WANG SAU -LEYAN stood at the rail, the dark stillness of the Nile beneath him, and looked up at the full and shining circle of the moon. For so long now he had held himself in check, containing his natural impulse to oppose and destroy. But now—finally—his patience would be rewarded.
He smoothed his hands over his ample stomach, then smiled broadly. It was strange how far he had come these past few years. Stranger still that he had not seen this in himself from the first. But it had always been there, since his first conscious moments.
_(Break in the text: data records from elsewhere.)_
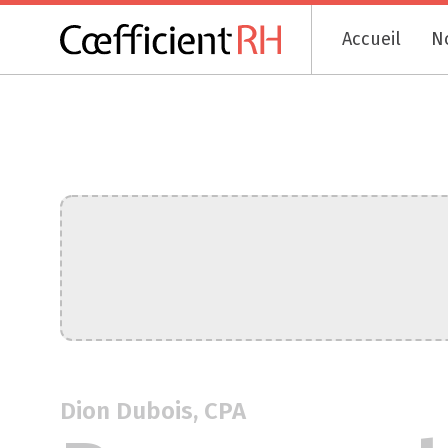
Accueil
N
Dion Dubois, CPA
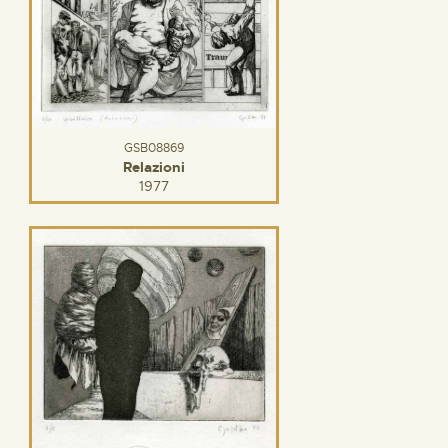
GSB08869
Relazioni
1977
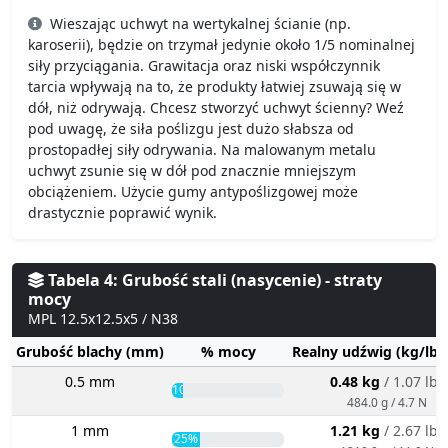
Wieszając uchwyt na wertykalnej ścianie (np.
karoserii), będzie on trzymał jedynie około 1/5 nominalnej
siły przyciągania. Grawitacja oraz niski współczynnik
tarcia wpływają na to, że produkty łatwiej zsuwają się w
dół, niż odrywają. Chcesz stworzyć uchwyt ścienny? Weź
pod uwagę, że siła poślizgu jest dużo słabsza od
prostopadłej siły odrywania. Na malowanym metalu
uchwyt zsunie się w dół pod znacznie mniejszym
obciążeniem. Użycie gumy antypoślizgowej może
drastycznie poprawić wynik.
Tabela 4: Grubość stali (nasycenie) - straty
mocy
MPL 12.5x12.5x5 / N38
Grubość blachy (mm)
% mocy
Realny udźwig (kg/lbs
0.5 mm
0.48 kg
/ 1.07 lbs
10%
484.0 g / 4.7 N
1 mm
1.21 kg
/ 2.67 lbs
25%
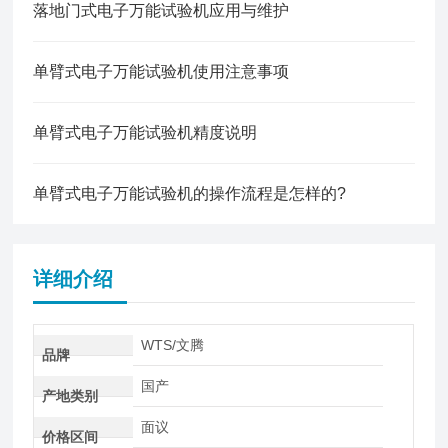
落地门式电子万能试验机应用与维护
单臂式电子万能试验机使用注意事项
单臂式电子万能试验机精度说明
单臂式电子万能试验机的操作流程是怎样的?
详细介绍
WTS/文腾
品牌
国产
产地类别
面议
价格区间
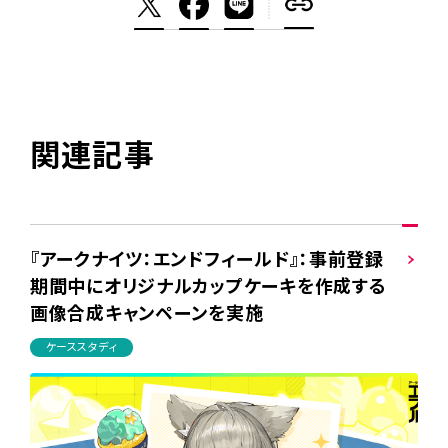
関連記事
『アークナイツ：エンドフィールド』：事前登録
期間中にオリジナルカップケーキを作成する
画像合成キャンペーンを実施
ケーススタディ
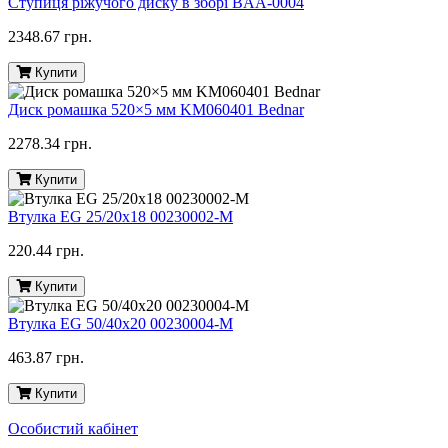
Ступиця ріжучого диску в зборі BAA-0004
2348.67 грн.
Купити
Диск ромашка 520×5 мм KM060401 Bednar
2278.34 грн.
Купити
Втулка EG 25/20x18 00230002-M
220.44 грн.
Купити
Втулка EG 50/40х20 00230004-M
463.87 грн.
Купити
Особистий кабінет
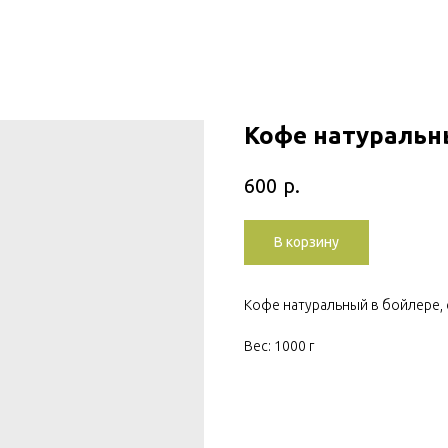
Кофе натуральны
р.
600
В корзину
Кофе натуральный в бойлере, 
Вес: 1000 г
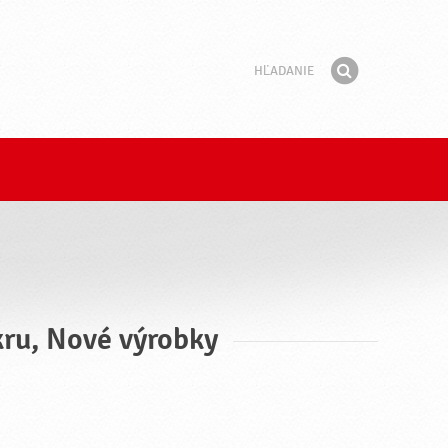
Hľadanie
Fráza
Hľadať
kru, Nové výrobky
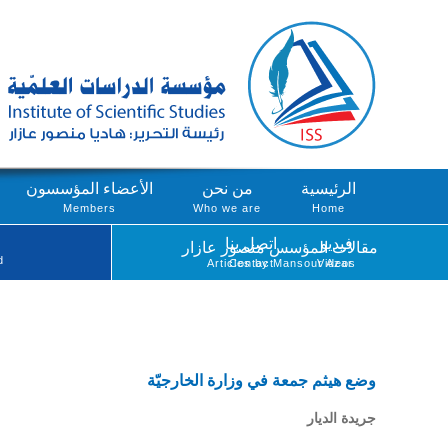
الرئيسية
من نحن
الأعضاء المؤسسون
Members
Who we are
Home
فيديو
اتصل بنا
مقالات المؤسس منصور عازار
d
Articles by Mansour Azar
Contact
Videos
وضع هيثم جمعة في وزارة الخارجيّة
جريدة الديار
They had never understood him. Not one of them. His father had disliked him from the start, repulsed by the pudgy little creature he had sired. His mother had persevered for a time, but had thought him a stubborn, willful child. Dismayed by his behavior and unable to control him except by the strictest measures, she had cast him from her side before he was three, having nothing further to do with him. Her sudden death, when he was seven, had left him curiously unaffected, unable to share in the general grief, but it had given him a strange, unchildlike understanding of his nature. From that moment on he had known it was his fate to stand outside that bright circle of human connectedness; to be an onlooker, cut off from kith and kin. A Han, a son, but really neither; more some alien creature born into a fleshy form. And from that moment's realization had come the urge to oppose, the impulse to destroy all that he touched.